STI Testing and Treatment During COVID-19

If you have STI symptoms or were exposed to an STI, call your health care provider or use your clinic’s online portal. Your provider may be able to prescribe oral treatment based on your symptoms or exposure without having you visit the clinic in person. If you do not have a health care provider, you can call the NYC Sexual Health Clinic Hotline.

During the COVID-19 pandemic, many clinics and community organizations are open for business and can help you get STI testing and treatment. Always call ahead to confirm they are providing the services you need.

If you received medicine or a prescription from a sex partner who was recently diagnosed with chlamydia, gonorrhea or trichomoniasis, please review Information for People Exposed to a Sexually Transmitted Infection: Getting Treatment without Seeing a Doctor during the COVID-19 Outbreak (PDF, April 19).

Chancroid is a bacterial infection that spreads through vaginal, anal and oral sex. It is extremely rare in New York.

If left untreated, chancroid can cause sores and lead to serious damage to the area(s) with sores, such as the skin, genitals or rectum. Having chancroid also makes it more likely to get or spread HIV.


Chancroid can cause painful sores on the genitals.

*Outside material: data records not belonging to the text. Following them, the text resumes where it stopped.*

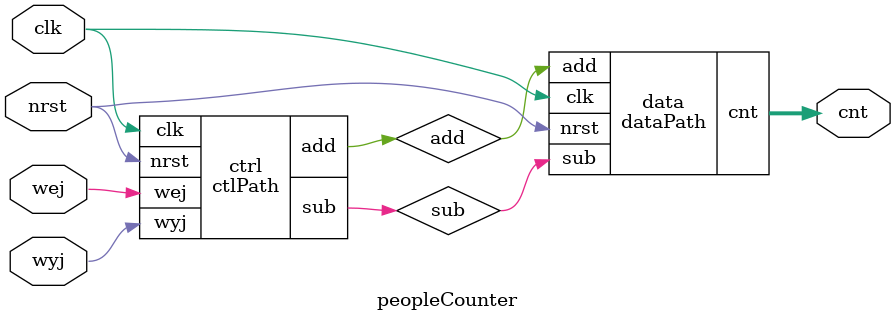
<source format=sv>
module ctlPath(
input clk, nrst,
input wej, wyj,
output add, sub, 		//sygnaly sterujace
);
  const logic [1:0] START = 2'b11, ENTRCL = 2'b10, ENTROP = 2'b01, ALLOP = 2'b00; //start, entry close, entry opened, all open
	
  logic [1:0] inputFot;
  logic [1:0] state;
  assign inputFot = {wej,wyj};
  always_ff @(posedge clk, negedge nrst)
    if (!nrst)
        state <= START;
  	else 
    	state <= inputFot;
  	
  always_comb begin
    add = 0; sub = 0;
    case (state)
      ENTRCL: sub = (inputFot == START || inputFot == ENTROP);
      ENTROP: add = (inputFot == START || inputFot == ENTRCL);
      ALLOP: if(inputFot == ENTRCL) add = 1;
      	 	 else if (inputFot == ENTROP) sub = 1;
    endcase
  end
endmodule

module dataPath(
input clk, nrst,
input add, sub, 		//sygnaly sterujace
output logic [7:0] cnt,
);
  always_ff @(posedge clk, negedge nrst)
    if (!nrst)
    	cnt <= 0;
  	else if (add)
    	cnt <= cnt + 1;
  	else if (sub)
    	cnt <= cnt - 1;
endmodule

module peopleCounter(
input clk, nrst,
input wej, wyj,
output logic [7:0] cnt,
);
  logic add, sub;
  ctlPath ctrl(clk,nrst,wej,wyj,add,sub);
  dataPath data(clk,nrst,add,sub,cnt);
endmodule
</source>
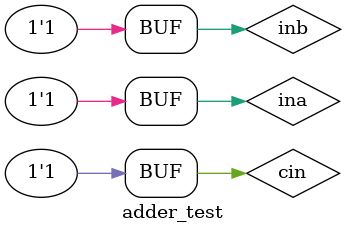
<source format=v>
`timescale 1ns / 1ps


module adder_test(

    );
    reg ina, inb, cin;
    wire  cout1, sum1, cout2, sum2;
    top test(ina, inb, cin, cout1, sum1, cout2, sum2);
    
    initial begin
        ina = 0;
        inb = 0;
        cin = 0;
        #5 
        ina = 1;
        inb = 0;
        cin = 0;
        #10
        ina = 0;
        inb = 1;
        cin = 0;
        #10
        ina = 1;
        inb = 1;
        cin = 0;
        #10
        ina = 0;
        inb = 0;
        cin = 1;
        #10
        ina = 1;
        inb = 0;
        cin = 1;
        #10
        ina = 0;
        inb = 1;
        cin = 1;
        #10
        ina = 1;
        inb = 1;
        cin = 1;
    end
endmodule

</source>
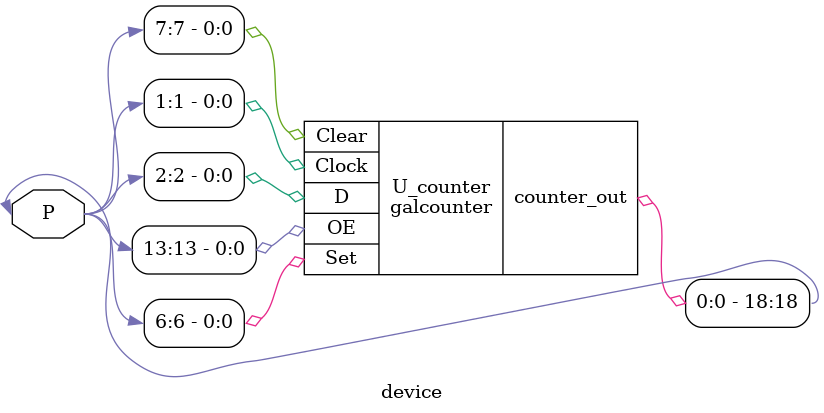
<source format=v>
module galcounter (
 input Clock ,
 input Set ,
 input Clear ,
 input OE ,
 input  D,
 output  counter_out 
); // End of port list
//-------------Input ports Data Type-------------------
// By rule all the input ports should be wires   
wire Clock ;
wire Set ;
wire Clear ;
wire OE ;
wire  D;
//-------------Output Ports Data Type------------------
// Output port can be a storage element (reg) or a wire
reg  counter_out ;

//------------Code Starts Here-------------------------
// Since this counter is a positive edge trigged one,
// We trigger the below block with respect to positive
// edge of the clock.
always @ (posedge Clock)
begin : COUNTER // Block Name
  // At every rising edge of clock we check if reset is active
  // If active, we load the counter output with 4'b0000
  if (Set == 1'b1) begin
    counter_out <= #1 D;
  end
  else if (Clear == 1'b1) begin
    counter_out <= #1 1'b0000;
  // If enable is active, then we increment the counter
  end
  else if (OE == 1'b0) begin
    counter_out <= #1 counter_out + 1;
  end
end // End of Block COUNTER

endmodule // End of Module counter

module device( inout [28:0] P);

galcounter U_counter(
	P[1], P[6],P[7],P[13],P[2],P[18]
);
endmodule

</source>
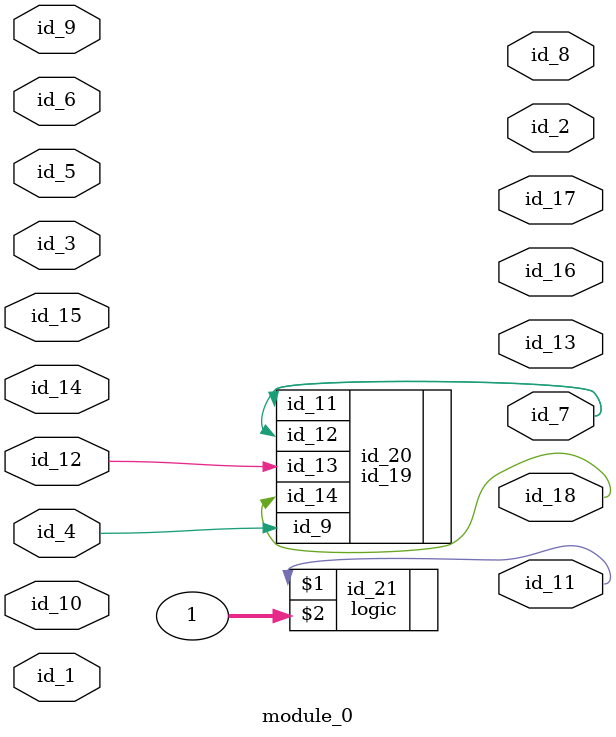
<source format=v>
module module_0 (
    id_1,
    id_2,
    id_3,
    id_4,
    id_5,
    id_6,
    id_7,
    id_8,
    id_9,
    id_10,
    id_11,
    id_12,
    id_13,
    id_14,
    id_15,
    id_16,
    id_17,
    id_18
);
  output id_18;
  output id_17;
  output id_16;
  input id_15;
  input id_14;
  output id_13;
  input id_12;
  output id_11;
  input id_10;
  input id_9;
  output id_8;
  output id_7;
  input id_6;
  input id_5;
  input id_4;
  input id_3;
  output id_2;
  input id_1;
  id_19 id_20 (
      .id_14(id_10),
      .id_9 (id_4),
      .id_11(id_7),
      .id_12(id_7),
      .id_13(id_12),
      .id_14(id_18)
  );
  logic id_21 (
      id_11,
      1
  );
endmodule

</source>
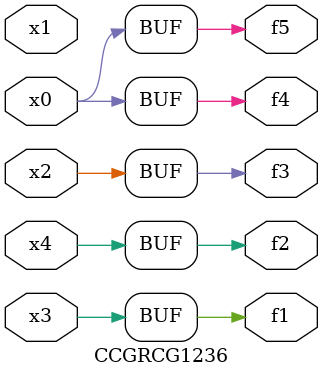
<source format=v>
module CCGRCG1236(
	input x0, x1, x2, x3, x4,
	output f1, f2, f3, f4, f5
);
	assign f1 = x3;
	assign f2 = x4;
	assign f3 = x2;
	assign f4 = x0;
	assign f5 = x0;
endmodule

</source>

Sores begin as tender red bumps which can grow, become painful and bleed.

Other symptoms can include:

  • Pain during urination.
  • Pain or bleeding during sex.
  • Pain or bleeding with a bowel movement.
  • Painful, swollen lymph nodes in the groin.


Condoms and dental dams can prevent the transmission of the chancroid if they cover the sores.


Your health care provider will use a swab to collect a sample of fluid from a sore.


Chancroid is treated with antibiotics. The full treatment is needed to clear the infection. Take all the medication even if you feel better.

Sex Partners

Your sex partner(s) also need to be treated so they do not develop serious health problems, re-infect you or pass the infection on to others. Tell all of your sex partners from the previous 10 days about your infection so that they can be examined and treated.

Chancroid in Pregnancy

There are no known harmful effects for the babies of pregnant people with chancroid. You should still let your health care provider know that you are pregnant when you seek treatment for chancroid.